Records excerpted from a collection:
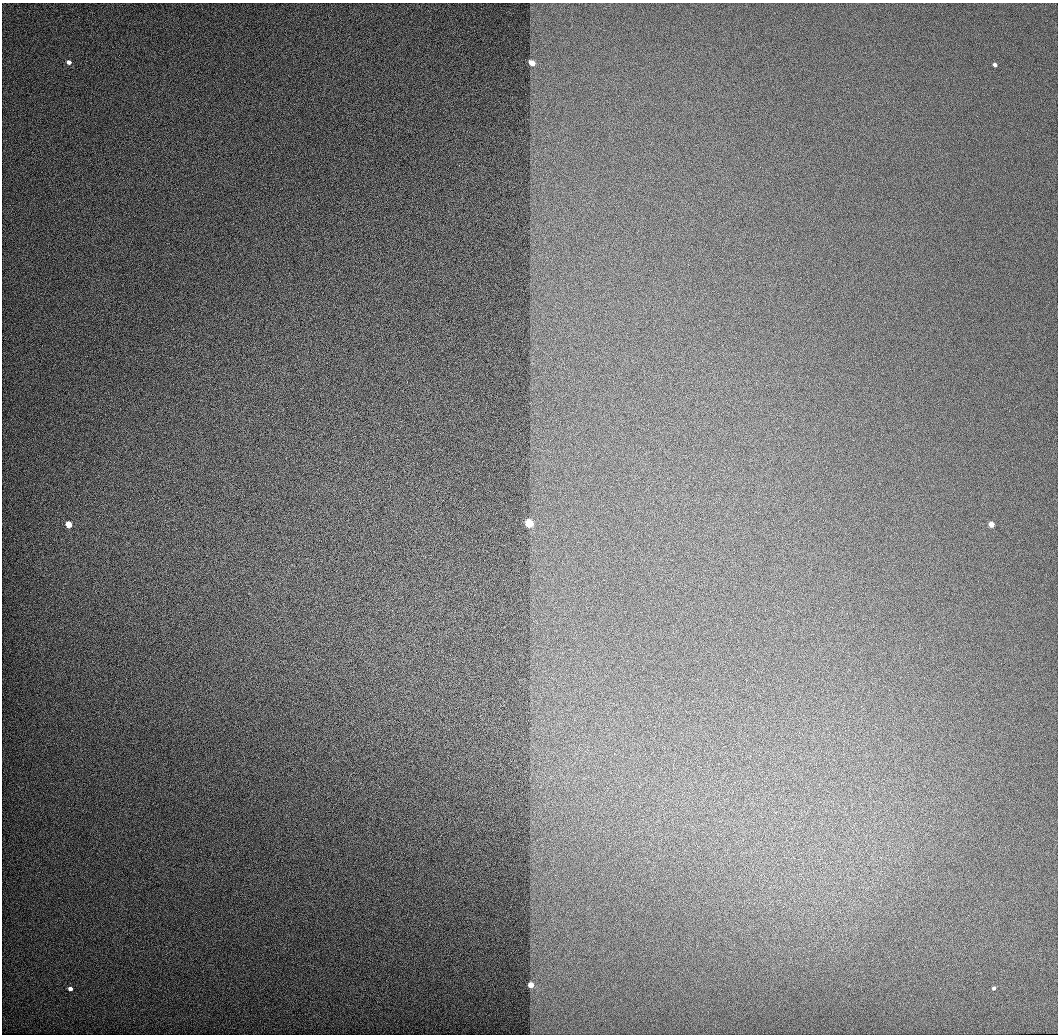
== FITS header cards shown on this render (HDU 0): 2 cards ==
NAXIS1  =                 1056 / Length of Axis 1 (Serial)
NAXIS2  =                 1032 / Length of Axis 2 (Parallel)

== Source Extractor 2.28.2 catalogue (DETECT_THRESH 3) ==
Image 1056 x 1032 px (HDU 0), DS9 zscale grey, 1 PNG px = 1 image px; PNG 1060 x 1036 px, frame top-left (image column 1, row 1032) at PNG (2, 3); no overlay
Background 516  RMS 3.3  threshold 9.82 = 3 sigma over >= 5 px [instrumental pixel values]
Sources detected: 9; all 9 listed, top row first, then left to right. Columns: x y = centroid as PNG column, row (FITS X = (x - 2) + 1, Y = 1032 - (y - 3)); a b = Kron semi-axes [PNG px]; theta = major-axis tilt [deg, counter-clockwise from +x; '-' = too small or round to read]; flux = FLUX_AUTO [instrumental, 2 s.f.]
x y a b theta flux
69 62 4 4 - 2000
532 63 4 4 - 9100
995 65 4 3 - 1800
529 523 4 4 - 43000
991 524 4 3 - 11000
69 525 4 4 - 12000
531 985 4 3 - 12000
994 988 3 3 - 1700
70 989 4 4 - 2000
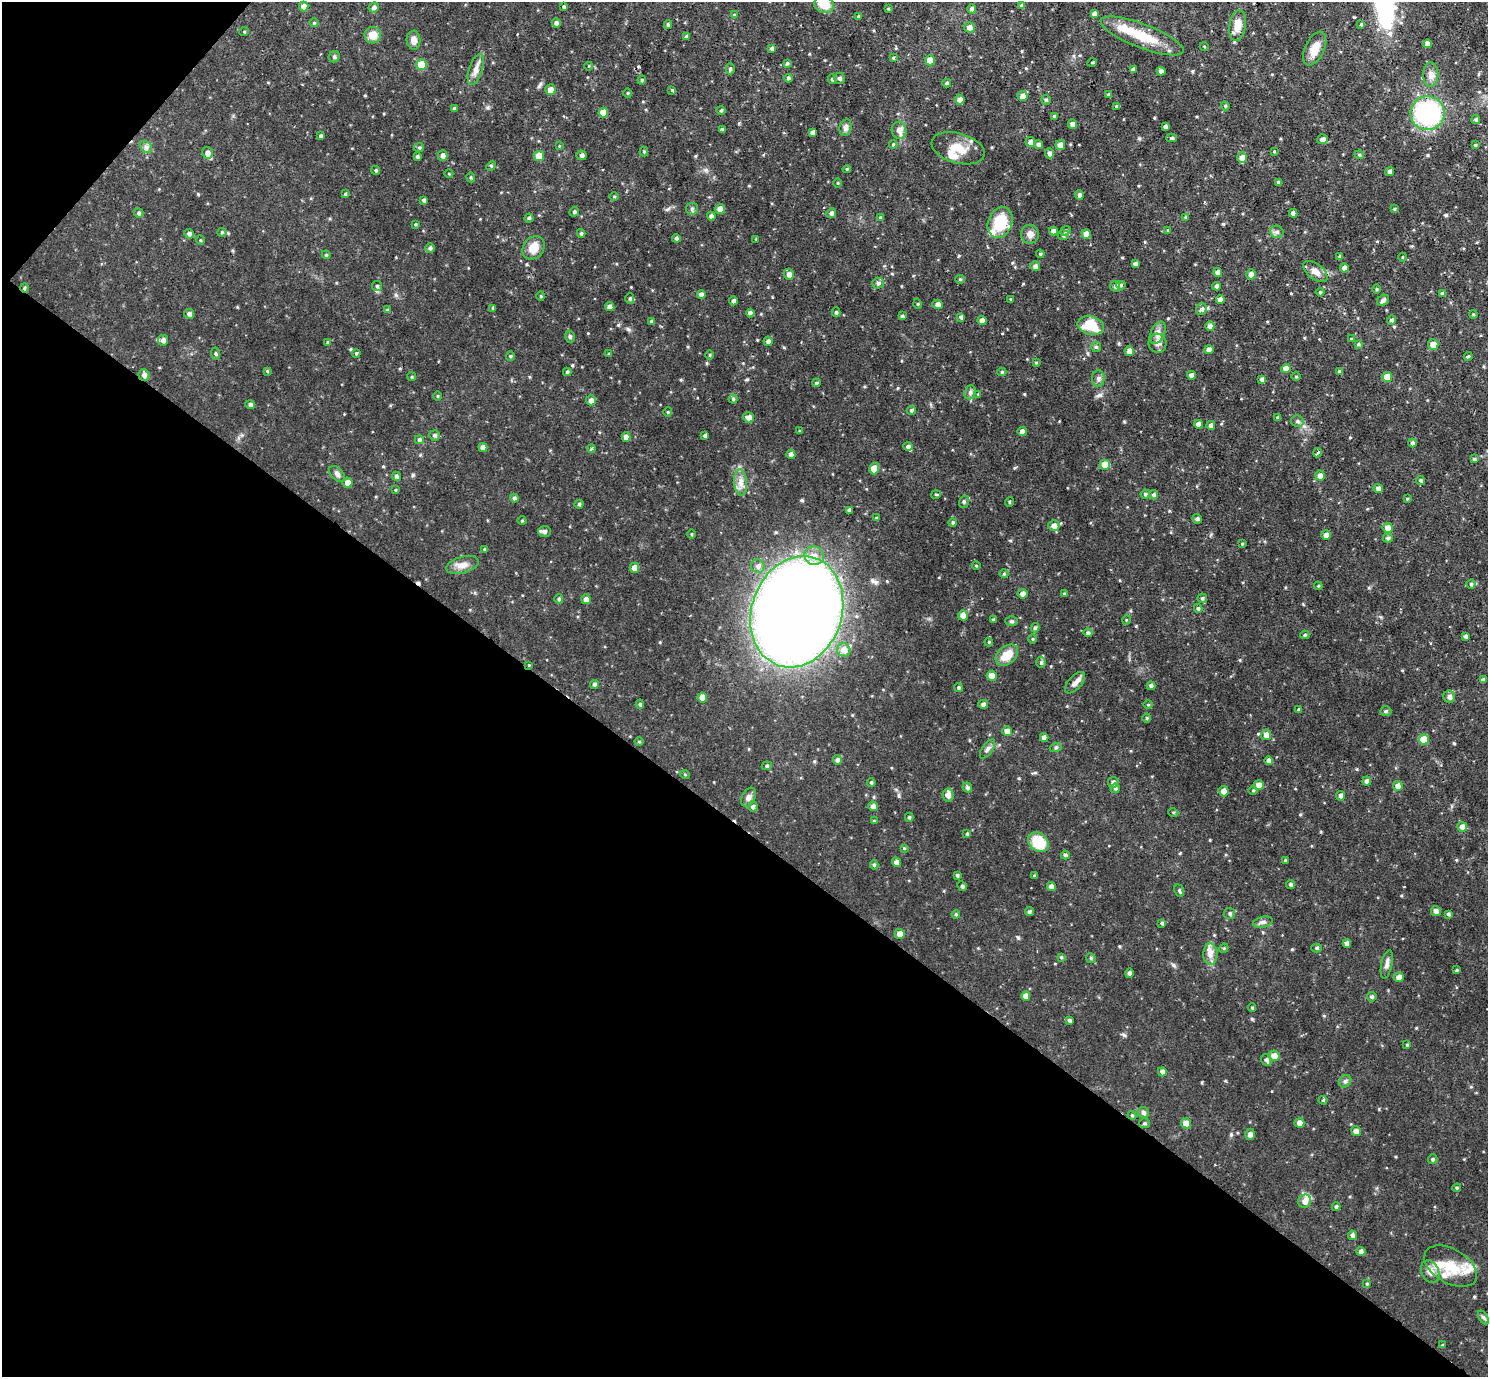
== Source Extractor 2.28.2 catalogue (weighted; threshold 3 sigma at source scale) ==
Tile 9 of 4 x 4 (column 1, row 3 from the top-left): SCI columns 1-1486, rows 1527-2901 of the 5942 x 5946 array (HDU 1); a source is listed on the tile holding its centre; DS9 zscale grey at full resolution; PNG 1490 x 1379 px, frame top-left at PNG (2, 2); each listed source drawn as its Kron ellipse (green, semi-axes under 4 px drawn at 4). Shown black and unused: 41% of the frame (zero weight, under 2 of 3 exposures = <1% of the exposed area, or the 3 px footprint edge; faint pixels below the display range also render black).
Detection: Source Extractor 2.28.2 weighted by HDU 2 'WHT'; one run over the whole footprint, this tile lists its part. Background 0.0864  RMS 0.0052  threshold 0.0232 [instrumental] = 3 sigma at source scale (4.5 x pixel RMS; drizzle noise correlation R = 1.50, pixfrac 1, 0.05/0.05 arcsec/px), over >= 5 px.
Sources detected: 402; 2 cosmic-ray / hot-pixel residue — neither listed nor drawn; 10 inside a brighter listed object's ellipse — not listed separately; the other 390 listed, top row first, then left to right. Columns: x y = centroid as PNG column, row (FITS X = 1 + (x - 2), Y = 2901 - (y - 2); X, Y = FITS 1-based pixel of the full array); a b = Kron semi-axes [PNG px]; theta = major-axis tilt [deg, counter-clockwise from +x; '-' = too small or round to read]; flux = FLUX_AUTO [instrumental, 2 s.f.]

§ **Request**: Please output every line of the items above word for word, leaving the pictures out of your answer.

§ **Reply to the task**:
== FITS header cards shown on this render (HDU 0): 2 cards ==
NAXIS1  =                 1056 / Length of Axis 1 (Serial)
NAXIS2  =                 1032 / Length of Axis 2 (Parallel)

== Source Extractor 2.28.2 catalogue (DETECT_THRESH 3) ==
Image 1056 x 1032 px (HDU 0), DS9 zscale grey, 1 PNG px = 1 image px; PNG 1060 x 1036 px, frame top-left (image column 1, row 1032) at PNG (2, 3); no overlay
Background 516  RMS 3.3  threshold 9.82 = 3 sigma over >= 5 px [instrumental pixel values]
Sources detected: 9; all 9 listed, top row first, then left to right. Columns: x y = centroid as PNG column, row (FITS X = (x - 2) + 1, Y = 1032 - (y - 3)); a b = Kron semi-axes [PNG px]; theta = major-axis tilt [deg, counter-clockwise from +x; '-' = too small or round to read]; flux = FLUX_AUTO [instrumental, 2 s.f.]
x y a b theta flux
69 62 4 4 - 2000
532 63 4 4 - 9100
995 65 4 3 - 1800
529 523 4 4 - 43000
991 524 4 3 - 11000
69 525 4 4 - 12000
531 985 4 3 - 12000
994 988 3 3 - 1700
70 989 4 4 - 2000
== Source Extractor 2.28.2 catalogue (weighted; threshold 3 sigma at source scale) ==
Tile 9 of 4 x 4 (column 1, row 3 from the top-left): SCI columns 1-1486, rows 1527-2901 of the 5942 x 5946 array (HDU 1); a source is listed on the tile holding its centre; DS9 zscale grey at full resolution; PNG 1490 x 1379 px, frame top-left at PNG (2, 2); each listed source drawn as its Kron ellipse (green, semi-axes under 4 px drawn at 4). Shown black and unused: 41% of the frame (zero weight, under 2 of 3 exposures = <1% of the exposed area, or the 3 px footprint edge; faint pixels below the display range also render black).
Detection: Source Extractor 2.28.2 weighted by HDU 2 'WHT'; one run over the whole footprint, this tile lists its part. Background 0.0864  RMS 0.0052  threshold 0.0232 [instrumental] = 3 sigma at source scale (4.5 x pixel RMS; drizzle noise correlation R = 1.50, pixfrac 1, 0.05/0.05 arcsec/px), over >= 5 px.
Sources detected: 402; 2 cosmic-ray / hot-pixel residue — neither listed nor drawn; 10 inside a brighter listed object's ellipse — not listed separately; the other 390 listed, top row first, then left to right. Columns: x y = centroid as PNG column, row (FITS X = 1 + (x - 2), Y = 2901 - (y - 2); X, Y = FITS 1-based pixel of the full array); a b = Kron semi-axes [PNG px]; theta = major-axis tilt [deg, counter-clockwise from +x; '-' = too small or round to read]; flux = FLUX_AUTO [instrumental, 2 s.f.]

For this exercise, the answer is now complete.